Work request =>
Without any images, write the data out exactly as it appears.

Dataset records =>
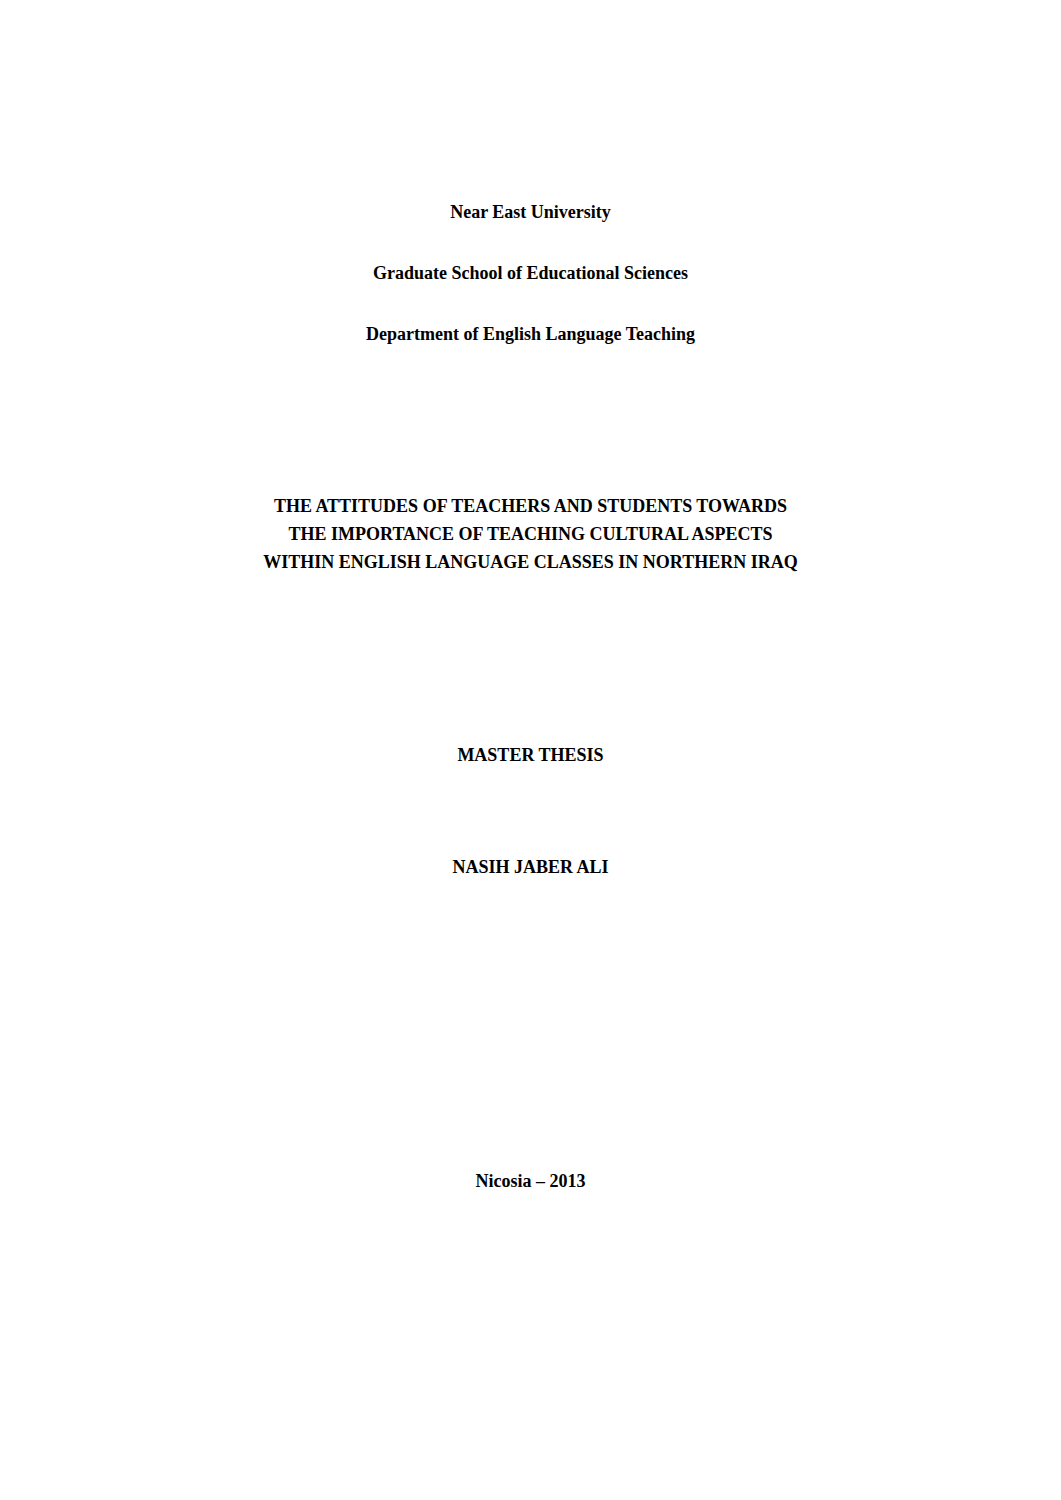Near East University
Graduate School of Educational Sciences
Department of English Language Teaching
The attitudes of teachers and students towards the importance of teaching cultural aspects within English language classes in Northern Iraq
MASTER THESIS
NASIH JABER ALI
Nicosia – 2013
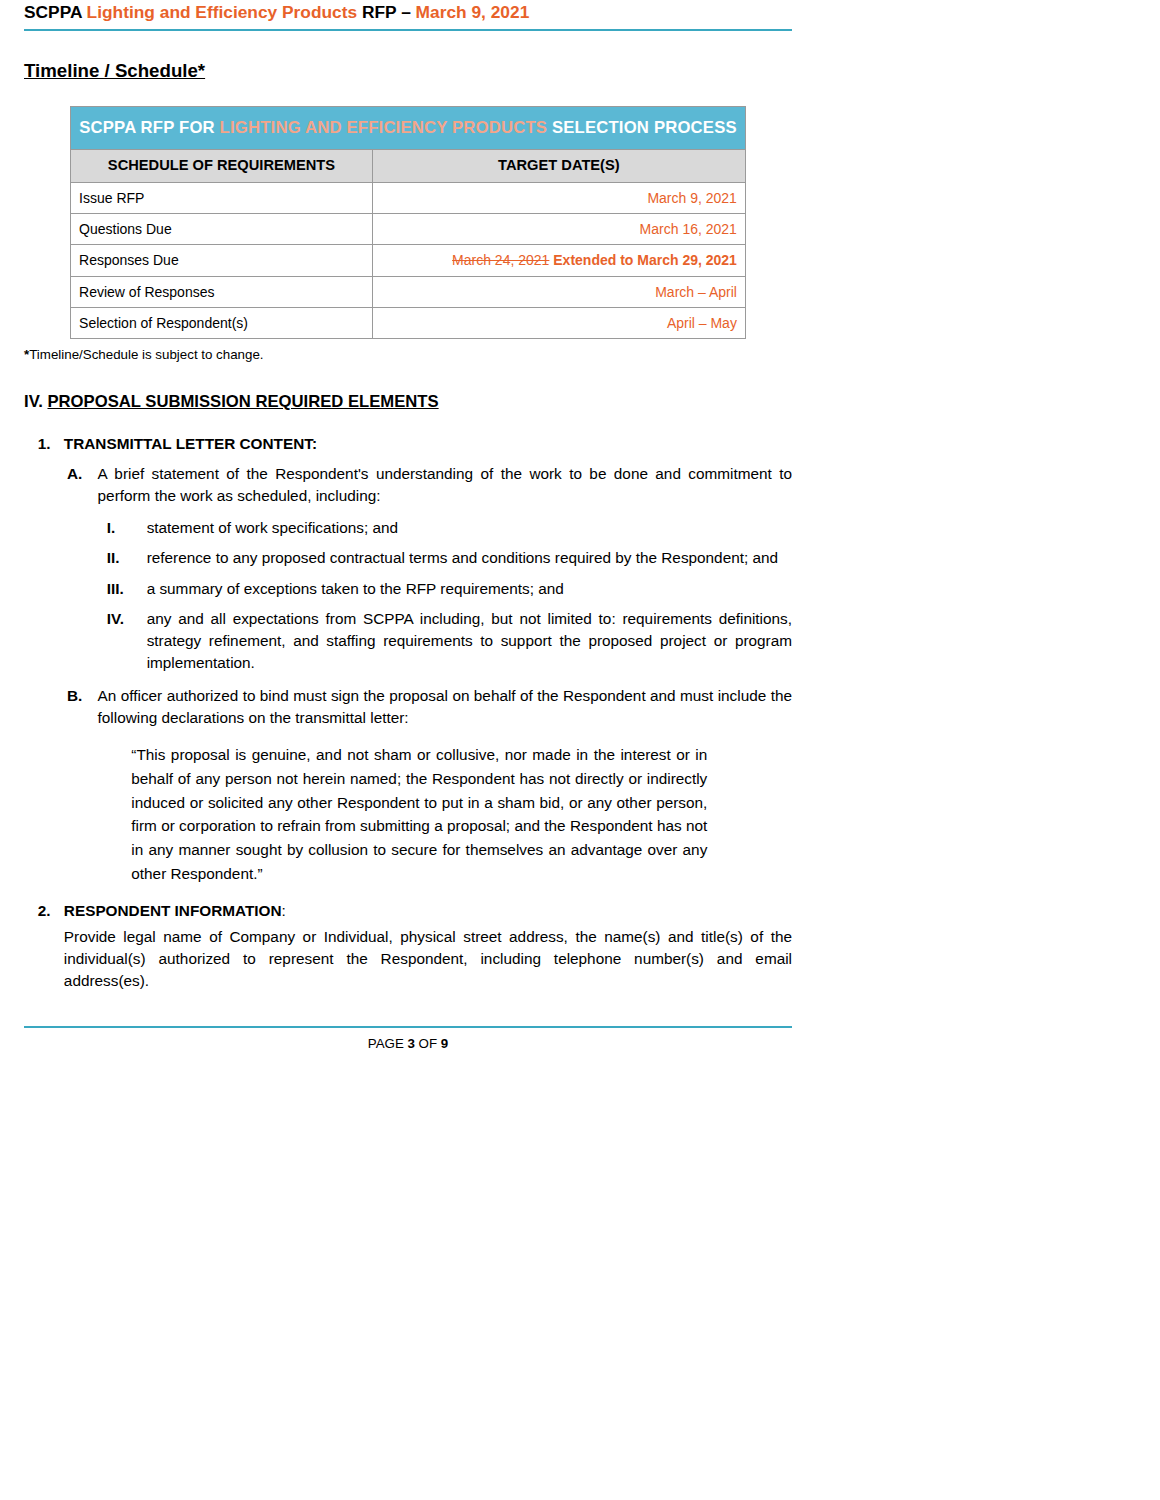SCPPA Lighting and Efficiency Products RFP – March 9, 2021
Timeline / Schedule*
| SCPPA RFP FOR LIGHTING AND EFFICIENCY PRODUCTS SELECTION PROCESS |
| SCHEDULE OF REQUIREMENTS | TARGET DATE(S) |
| Issue RFP | March 9, 2021 |
| Questions Due | March 16, 2021 |
| Responses Due | March 24, 2021 Extended to March 29, 2021 |
| Review of Responses | March – April |
| Selection of Respondent(s) | April – May |
*Timeline/Schedule is subject to change.
IV. PROPOSAL SUBMISSION REQUIRED ELEMENTS
1. TRANSMITTAL LETTER CONTENT:
A. A brief statement of the Respondent's understanding of the work to be done and commitment to perform the work as scheduled, including:
I. statement of work specifications; and
II. reference to any proposed contractual terms and conditions required by the Respondent; and
III. a summary of exceptions taken to the RFP requirements; and
IV. any and all expectations from SCPPA including, but not limited to: requirements definitions, strategy refinement, and staffing requirements to support the proposed project or program implementation.
B. An officer authorized to bind must sign the proposal on behalf of the Respondent and must include the following declarations on the transmittal letter:
“This proposal is genuine, and not sham or collusive, nor made in the interest or in behalf of any person not herein named; the Respondent has not directly or indirectly induced or solicited any other Respondent to put in a sham bid, or any other person, firm or corporation to refrain from submitting a proposal; and the Respondent has not in any manner sought by collusion to secure for themselves an advantage over any other Respondent.”
2. RESPONDENT INFORMATION:
Provide legal name of Company or Individual, physical street address, the name(s) and title(s) of the individual(s) authorized to represent the Respondent, including telephone number(s) and email address(es).
PAGE 3 OF 9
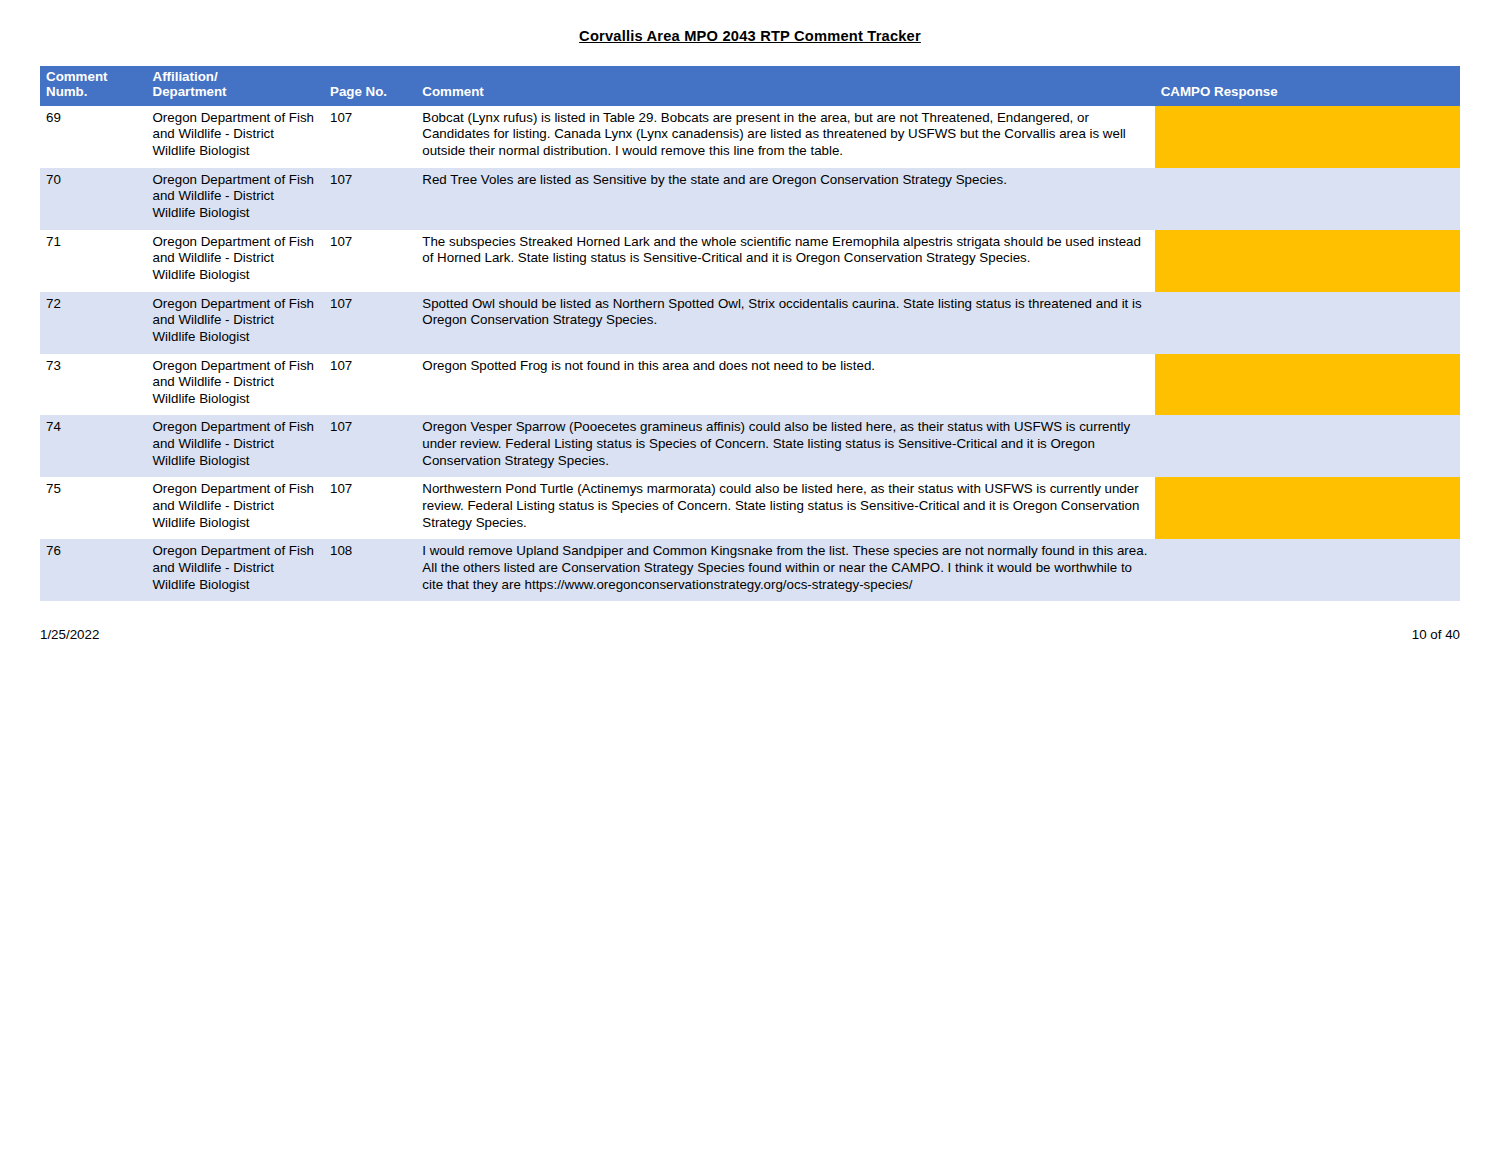Corvallis Area MPO 2043 RTP Comment Tracker
| Comment Numb. | Affiliation/ Department | Page No. | Comment | CAMPO Response |
| --- | --- | --- | --- | --- |
| 69 | Oregon Department of Fish and Wildlife - District Wildlife Biologist | 107 | Bobcat (Lynx rufus) is listed in Table 29. Bobcats are present in the area, but are not Threatened, Endangered, or Candidates for listing. Canada Lynx (Lynx canadensis) are listed as threatened by USFWS but the Corvallis area is well outside their normal distribution. I would remove this line from the table. | |
| 70 | Oregon Department of Fish and Wildlife - District Wildlife Biologist | 107 | Red Tree Voles are listed as Sensitive by the state and are Oregon Conservation Strategy Species. | |
| 71 | Oregon Department of Fish and Wildlife - District Wildlife Biologist | 107 | The subspecies Streaked Horned Lark and the whole scientific name Eremophila alpestris strigata should be used instead of Horned Lark. State listing status is Sensitive-Critical and it is Oregon Conservation Strategy Species. | |
| 72 | Oregon Department of Fish and Wildlife - District Wildlife Biologist | 107 | Spotted Owl should be listed as Northern Spotted Owl, Strix occidentalis caurina. State listing status is threatened and it is Oregon Conservation Strategy Species. | |
| 73 | Oregon Department of Fish and Wildlife - District Wildlife Biologist | 107 | Oregon Spotted Frog is not found in this area and does not need to be listed. | |
| 74 | Oregon Department of Fish and Wildlife - District Wildlife Biologist | 107 | Oregon Vesper Sparrow (Pooecetes gramineus affinis) could also be listed here, as their status with USFWS is currently under review. Federal Listing status is Species of Concern. State listing status is Sensitive-Critical and it is Oregon Conservation Strategy Species. | |
| 75 | Oregon Department of Fish and Wildlife - District Wildlife Biologist | 107 | Northwestern Pond Turtle (Actinemys marmorata) could also be listed here, as their status with USFWS is currently under review. Federal Listing status is Species of Concern. State listing status is Sensitive-Critical and it is Oregon Conservation Strategy Species. | |
| 76 | Oregon Department of Fish and Wildlife - District Wildlife Biologist | 108 | I would remove Upland Sandpiper and Common Kingsnake from the list. These species are not normally found in this area. All the others listed are Conservation Strategy Species found within or near the CAMPO. I think it would be worthwhile to cite that they are https://www.oregonconservationstrategy.org/ocs-strategy-species/ | |
1/25/2022 10 of 40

Completed task =>
Near East University
Graduate School of Educational Sciences
Department of English Language Teaching
The attitudes of teachers and students towards the importance of teaching cultural aspects within English language classes in Northern Iraq
MASTER THESIS
NASIH JABER ALI
Nicosia – 2013
SCPPA Lighting and Efficiency Products RFP – March 9, 2021
Timeline / Schedule*
| SCPPA RFP FOR LIGHTING AND EFFICIENCY PRODUCTS SELECTION PROCESS |
| SCHEDULE OF REQUIREMENTS | TARGET DATE(S) |
| Issue RFP | March 9, 2021 |
| Questions Due | March 16, 2021 |
| Responses Due | March 24, 2021 Extended to March 29, 2021 |
| Review of Responses | March – April |
| Selection of Respondent(s) | April – May |
*Timeline/Schedule is subject to change.
IV. PROPOSAL SUBMISSION REQUIRED ELEMENTS
1. TRANSMITTAL LETTER CONTENT:
A. A brief statement of the Respondent's understanding of the work to be done and commitment to perform the work as scheduled, including:
I. statement of work specifications; and
II. reference to any proposed contractual terms and conditions required by the Respondent; and
III. a summary of exceptions taken to the RFP requirements; and
IV. any and all expectations from SCPPA including, but not limited to: requirements definitions, strategy refinement, and staffing requirements to support the proposed project or program implementation.
B. An officer authorized to bind must sign the proposal on behalf of the Respondent and must include the following declarations on the transmittal letter:
“This proposal is genuine, and not sham or collusive, nor made in the interest or in behalf of any person not herein named; the Respondent has not directly or indirectly induced or solicited any other Respondent to put in a sham bid, or any other person, firm or corporation to refrain from submitting a proposal; and the Respondent has not in any manner sought by collusion to secure for themselves an advantage over any other Respondent.”
2. RESPONDENT INFORMATION:
Provide legal name of Company or Individual, physical street address, the name(s) and title(s) of the individual(s) authorized to represent the Respondent, including telephone number(s) and email address(es).
PAGE 3 OF 9
Corvallis Area MPO 2043 RTP Comment Tracker
| Comment Numb. | Affiliation/ Department | Page No. | Comment | CAMPO Response |
| --- | --- | --- | --- | --- |
| 69 | Oregon Department of Fish and Wildlife - District Wildlife Biologist | 107 | Bobcat (Lynx rufus) is listed in Table 29. Bobcats are present in the area, but are not Threatened, Endangered, or Candidates for listing. Canada Lynx (Lynx canadensis) are listed as threatened by USFWS but the Corvallis area is well outside their normal distribution. I would remove this line from the table. | |
| 70 | Oregon Department of Fish and Wildlife - District Wildlife Biologist | 107 | Red Tree Voles are listed as Sensitive by the state and are Oregon Conservation Strategy Species. | |
| 71 | Oregon Department of Fish and Wildlife - District Wildlife Biologist | 107 | The subspecies Streaked Horned Lark and the whole scientific name Eremophila alpestris strigata should be used instead of Horned Lark. State listing status is Sensitive-Critical and it is Oregon Conservation Strategy Species. | |
| 72 | Oregon Department of Fish and Wildlife - District Wildlife Biologist | 107 | Spotted Owl should be listed as Northern Spotted Owl, Strix occidentalis caurina. State listing status is threatened and it is Oregon Conservation Strategy Species. | |
| 73 | Oregon Department of Fish and Wildlife - District Wildlife Biologist | 107 | Oregon Spotted Frog is not found in this area and does not need to be listed. | |
| 74 | Oregon Department of Fish and Wildlife - District Wildlife Biologist | 107 | Oregon Vesper Sparrow (Pooecetes gramineus affinis) could also be listed here, as their status with USFWS is currently under review. Federal Listing status is Species of Concern. State listing status is Sensitive-Critical and it is Oregon Conservation Strategy Species. | |
| 75 | Oregon Department of Fish and Wildlife - District Wildlife Biologist | 107 | Northwestern Pond Turtle (Actinemys marmorata) could also be listed here, as their status with USFWS is currently under review. Federal Listing status is Species of Concern. State listing status is Sensitive-Critical and it is Oregon Conservation Strategy Species. | |
| 76 | Oregon Department of Fish and Wildlife - District Wildlife Biologist | 108 | I would remove Upland Sandpiper and Common Kingsnake from the list. These species are not normally found in this area. All the others listed are Conservation Strategy Species found within or near the CAMPO. I think it would be worthwhile to cite that they are https://www.oregonconservationstrategy.org/ocs-strategy-species/ | |
1/25/2022 10 of 40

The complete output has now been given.